▸ **YOUR INSTRUCTIONS**:
Please restate exactly the lines of the data below, beginning with the line containing "愁嫁，或者认为推销员怠慢自己。前" and ending with the last line.

Collected data
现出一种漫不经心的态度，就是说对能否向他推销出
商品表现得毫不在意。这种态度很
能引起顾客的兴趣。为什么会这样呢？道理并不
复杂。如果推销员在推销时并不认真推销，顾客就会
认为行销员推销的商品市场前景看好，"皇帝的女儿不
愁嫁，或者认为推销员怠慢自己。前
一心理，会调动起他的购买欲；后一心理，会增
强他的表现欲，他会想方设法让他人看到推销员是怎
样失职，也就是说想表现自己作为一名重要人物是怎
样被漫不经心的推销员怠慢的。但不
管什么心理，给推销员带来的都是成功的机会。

▸ **ANSWER BELOW**:
愁嫁，或者认为推销员怠慢自己。前
一心理，会调动起他的购买欲；后一心理，会增
强他的表现欲，他会想方设法让他人看到推销员是怎
样失职，也就是说想表现自己作为一名重要人物是怎
样被漫不经心的推销员怠慢的。但不
管什么心理，给推销员带来的都是成功的机会。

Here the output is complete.